_EXERCISE_
Please reproduce the data exactly, though every picture must stay out.

_DATA_
###

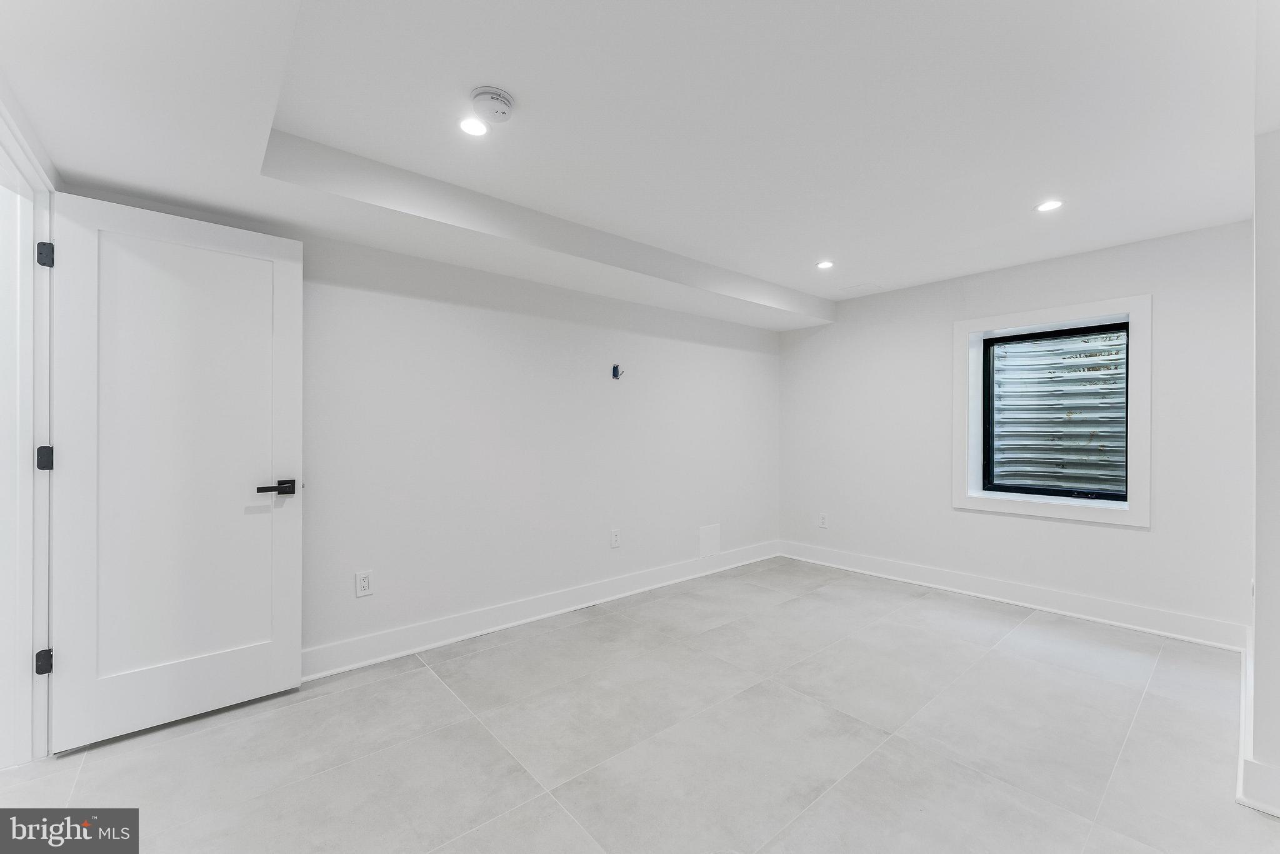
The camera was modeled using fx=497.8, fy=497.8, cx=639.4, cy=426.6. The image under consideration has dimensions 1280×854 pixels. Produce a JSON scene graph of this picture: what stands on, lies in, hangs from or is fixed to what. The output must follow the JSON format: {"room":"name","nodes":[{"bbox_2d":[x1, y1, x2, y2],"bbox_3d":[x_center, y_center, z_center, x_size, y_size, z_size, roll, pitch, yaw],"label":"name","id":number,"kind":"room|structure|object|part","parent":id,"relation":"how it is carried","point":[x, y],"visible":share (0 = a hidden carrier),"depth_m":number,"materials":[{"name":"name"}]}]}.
{"room":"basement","nodes":[
{"label":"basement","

###

_YOUR RESPONSE_
The camera was modeled using fx=497.8, fy=497.8, cx=639.4, cy=426.6. The image under consideration has dimensions 1280×854 pixels. Produce a JSON scene graph of this picture: what stands on, lies in, hangs from or is fixed to what. The output must follow the JSON format: {"room":"name","nodes":[{"bbox_2d":[x1, y1, x2, y2],"bbox_3d":[x_center, y_center, z_center, x_size, y_size, z_size, roll, pitch, yaw],"label":"name","id":number,"kind":"room|structure|object|part","parent":id,"relation":"how it is carried","point":[x, y],"visible":share (0 = a hidden carrier),"depth_m":number,"materials":[{"name":"name"}]}]}.
{"room":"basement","nodes":[
{"label":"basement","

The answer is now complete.